• [EXERCISE DESCRIPTION]
In the data below, the answer is the run of lines from the line containing "left elbow: (612, 446)" through the line containing "left knee: (32, 576)", both included; print it exactly and nothing else.
___ EXTRACTED MATERIAL
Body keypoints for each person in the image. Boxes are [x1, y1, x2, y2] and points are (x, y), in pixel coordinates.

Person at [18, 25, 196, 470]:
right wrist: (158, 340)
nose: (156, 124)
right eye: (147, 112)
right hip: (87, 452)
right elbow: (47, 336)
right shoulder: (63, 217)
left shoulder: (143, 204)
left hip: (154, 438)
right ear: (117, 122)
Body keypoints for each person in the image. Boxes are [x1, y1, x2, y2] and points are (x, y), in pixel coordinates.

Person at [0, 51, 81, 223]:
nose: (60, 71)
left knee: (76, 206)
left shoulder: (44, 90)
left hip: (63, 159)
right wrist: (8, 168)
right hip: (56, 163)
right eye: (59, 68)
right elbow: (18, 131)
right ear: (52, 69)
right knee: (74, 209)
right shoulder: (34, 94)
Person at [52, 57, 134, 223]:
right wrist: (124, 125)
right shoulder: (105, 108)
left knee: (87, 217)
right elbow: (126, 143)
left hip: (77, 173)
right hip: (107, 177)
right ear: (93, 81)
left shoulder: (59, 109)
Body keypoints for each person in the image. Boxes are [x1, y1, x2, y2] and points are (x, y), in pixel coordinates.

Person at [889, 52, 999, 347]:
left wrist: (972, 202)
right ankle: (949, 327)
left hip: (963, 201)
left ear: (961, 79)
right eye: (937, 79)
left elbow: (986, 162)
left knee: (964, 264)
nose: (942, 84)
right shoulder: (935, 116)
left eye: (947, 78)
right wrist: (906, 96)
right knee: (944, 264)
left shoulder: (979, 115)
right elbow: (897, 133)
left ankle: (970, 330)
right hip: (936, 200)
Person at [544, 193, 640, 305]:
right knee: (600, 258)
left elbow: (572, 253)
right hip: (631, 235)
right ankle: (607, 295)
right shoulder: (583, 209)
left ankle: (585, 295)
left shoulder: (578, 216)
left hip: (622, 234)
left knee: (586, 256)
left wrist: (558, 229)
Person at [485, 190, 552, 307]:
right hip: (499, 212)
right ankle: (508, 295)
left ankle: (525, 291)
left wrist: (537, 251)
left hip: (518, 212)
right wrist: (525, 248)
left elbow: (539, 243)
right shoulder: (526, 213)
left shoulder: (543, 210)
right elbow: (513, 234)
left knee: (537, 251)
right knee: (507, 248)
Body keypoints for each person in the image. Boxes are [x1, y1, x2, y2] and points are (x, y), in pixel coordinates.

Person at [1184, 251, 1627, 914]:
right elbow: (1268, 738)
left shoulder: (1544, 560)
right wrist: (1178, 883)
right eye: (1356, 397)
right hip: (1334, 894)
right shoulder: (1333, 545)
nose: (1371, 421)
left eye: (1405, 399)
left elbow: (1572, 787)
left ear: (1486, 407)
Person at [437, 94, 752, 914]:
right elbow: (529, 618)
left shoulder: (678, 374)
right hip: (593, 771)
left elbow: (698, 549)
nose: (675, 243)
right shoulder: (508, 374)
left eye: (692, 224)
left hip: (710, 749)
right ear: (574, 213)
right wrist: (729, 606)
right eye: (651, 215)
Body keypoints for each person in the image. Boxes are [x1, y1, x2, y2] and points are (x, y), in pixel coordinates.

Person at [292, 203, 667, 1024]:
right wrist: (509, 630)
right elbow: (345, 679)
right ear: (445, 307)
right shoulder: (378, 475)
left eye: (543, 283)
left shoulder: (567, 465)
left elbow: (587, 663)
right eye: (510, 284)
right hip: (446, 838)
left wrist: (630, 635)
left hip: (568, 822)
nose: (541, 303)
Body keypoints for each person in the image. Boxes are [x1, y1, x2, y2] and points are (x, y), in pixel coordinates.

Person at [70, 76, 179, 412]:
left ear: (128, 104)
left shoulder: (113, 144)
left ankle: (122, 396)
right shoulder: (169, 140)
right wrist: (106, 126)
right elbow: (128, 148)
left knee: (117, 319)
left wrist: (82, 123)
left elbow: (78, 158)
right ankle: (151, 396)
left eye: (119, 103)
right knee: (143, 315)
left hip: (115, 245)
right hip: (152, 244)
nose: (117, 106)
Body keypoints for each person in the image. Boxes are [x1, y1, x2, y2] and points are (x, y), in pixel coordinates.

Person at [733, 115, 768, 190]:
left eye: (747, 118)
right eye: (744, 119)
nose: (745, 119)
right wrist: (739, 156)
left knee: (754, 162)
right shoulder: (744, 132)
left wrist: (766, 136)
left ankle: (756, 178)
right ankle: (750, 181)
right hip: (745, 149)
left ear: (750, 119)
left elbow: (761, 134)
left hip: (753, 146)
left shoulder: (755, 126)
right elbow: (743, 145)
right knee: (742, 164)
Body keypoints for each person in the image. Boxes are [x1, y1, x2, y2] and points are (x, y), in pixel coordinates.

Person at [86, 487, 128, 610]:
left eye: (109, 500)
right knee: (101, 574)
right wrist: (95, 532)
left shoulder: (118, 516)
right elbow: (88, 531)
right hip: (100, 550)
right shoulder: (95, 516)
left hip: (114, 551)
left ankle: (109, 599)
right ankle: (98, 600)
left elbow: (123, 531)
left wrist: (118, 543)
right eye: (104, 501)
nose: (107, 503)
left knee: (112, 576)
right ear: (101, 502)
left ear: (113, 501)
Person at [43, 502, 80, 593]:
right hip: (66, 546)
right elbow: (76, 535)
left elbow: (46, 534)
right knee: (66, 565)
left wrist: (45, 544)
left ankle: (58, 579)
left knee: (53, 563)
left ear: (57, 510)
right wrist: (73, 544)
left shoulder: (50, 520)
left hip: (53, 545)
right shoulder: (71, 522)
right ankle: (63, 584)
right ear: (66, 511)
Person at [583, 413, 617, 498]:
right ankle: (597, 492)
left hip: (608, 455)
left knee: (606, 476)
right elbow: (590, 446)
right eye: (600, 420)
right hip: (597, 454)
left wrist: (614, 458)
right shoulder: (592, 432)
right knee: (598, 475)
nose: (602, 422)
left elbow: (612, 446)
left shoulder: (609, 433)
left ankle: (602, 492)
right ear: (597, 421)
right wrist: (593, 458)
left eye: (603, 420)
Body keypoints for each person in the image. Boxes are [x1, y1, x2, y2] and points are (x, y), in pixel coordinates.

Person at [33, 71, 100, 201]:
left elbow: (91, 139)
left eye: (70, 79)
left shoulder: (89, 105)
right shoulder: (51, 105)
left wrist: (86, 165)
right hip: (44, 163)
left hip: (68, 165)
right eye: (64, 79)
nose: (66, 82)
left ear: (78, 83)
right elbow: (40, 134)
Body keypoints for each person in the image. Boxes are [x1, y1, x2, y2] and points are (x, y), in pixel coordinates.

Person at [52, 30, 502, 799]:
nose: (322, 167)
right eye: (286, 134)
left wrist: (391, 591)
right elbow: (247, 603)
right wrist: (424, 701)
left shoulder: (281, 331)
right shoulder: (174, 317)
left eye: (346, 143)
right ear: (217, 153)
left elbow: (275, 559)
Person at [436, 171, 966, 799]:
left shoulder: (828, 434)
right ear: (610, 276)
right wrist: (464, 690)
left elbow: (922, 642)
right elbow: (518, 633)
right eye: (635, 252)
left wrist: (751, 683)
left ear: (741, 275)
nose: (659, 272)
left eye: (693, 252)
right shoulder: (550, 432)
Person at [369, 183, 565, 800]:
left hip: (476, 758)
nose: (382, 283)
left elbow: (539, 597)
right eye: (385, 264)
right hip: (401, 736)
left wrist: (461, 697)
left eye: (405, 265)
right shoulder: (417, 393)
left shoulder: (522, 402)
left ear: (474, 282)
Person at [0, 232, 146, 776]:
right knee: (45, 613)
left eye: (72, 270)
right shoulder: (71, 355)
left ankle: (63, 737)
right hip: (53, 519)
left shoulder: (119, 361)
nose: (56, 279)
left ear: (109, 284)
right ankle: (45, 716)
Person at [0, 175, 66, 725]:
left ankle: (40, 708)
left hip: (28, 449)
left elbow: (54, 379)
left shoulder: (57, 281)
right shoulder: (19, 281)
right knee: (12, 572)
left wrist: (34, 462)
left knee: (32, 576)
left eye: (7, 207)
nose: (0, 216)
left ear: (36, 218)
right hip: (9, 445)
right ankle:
______
• [WRITTEN REPLY]
left elbow: (612, 446)
left shoulder: (609, 433)
left ankle: (602, 492)
right ear: (597, 421)
right wrist: (593, 458)
left eye: (603, 420)
Body keypoints for each person in the image. Boxes are [x1, y1, x2, y2] and points are (x, y), in pixel coordinates.

Person at [33, 71, 100, 201]:
left elbow: (91, 139)
left eye: (70, 79)
left shoulder: (89, 105)
right shoulder: (51, 105)
left wrist: (86, 165)
right hip: (44, 163)
left hip: (68, 165)
right eye: (64, 79)
nose: (66, 82)
left ear: (78, 83)
right elbow: (40, 134)
Body keypoints for each person in the image. Boxes are [x1, y1, x2, y2] and points are (x, y), in pixel coordinates.

Person at [52, 30, 502, 799]:
nose: (322, 167)
right eye: (286, 134)
left wrist: (391, 591)
right elbow: (247, 603)
right wrist: (424, 701)
left shoulder: (281, 331)
right shoulder: (174, 317)
left eye: (346, 143)
right ear: (217, 153)
left elbow: (275, 559)
Person at [436, 171, 966, 799]:
left shoulder: (828, 434)
right ear: (610, 276)
right wrist: (464, 690)
left elbow: (922, 642)
right elbow: (518, 633)
right eye: (635, 252)
left wrist: (751, 683)
left ear: (741, 275)
nose: (659, 272)
left eye: (693, 252)
right shoulder: (550, 432)
Person at [369, 183, 565, 800]:
left hip: (476, 758)
nose: (382, 283)
left elbow: (539, 597)
right eye: (385, 264)
right hip: (401, 736)
left wrist: (461, 697)
left eye: (405, 265)
right shoulder: (417, 393)
left shoulder: (522, 402)
left ear: (474, 282)
Person at [0, 232, 146, 776]:
right knee: (45, 613)
left eye: (72, 270)
right shoulder: (71, 355)
left ankle: (63, 737)
right hip: (53, 519)
left shoulder: (119, 361)
nose: (56, 279)
left ear: (109, 284)
right ankle: (45, 716)
Person at [0, 175, 66, 725]:
left ankle: (40, 708)
left hip: (28, 449)
left elbow: (54, 379)
left shoulder: (57, 281)
right shoulder: (19, 281)
right knee: (12, 572)
left wrist: (34, 462)
left knee: (32, 576)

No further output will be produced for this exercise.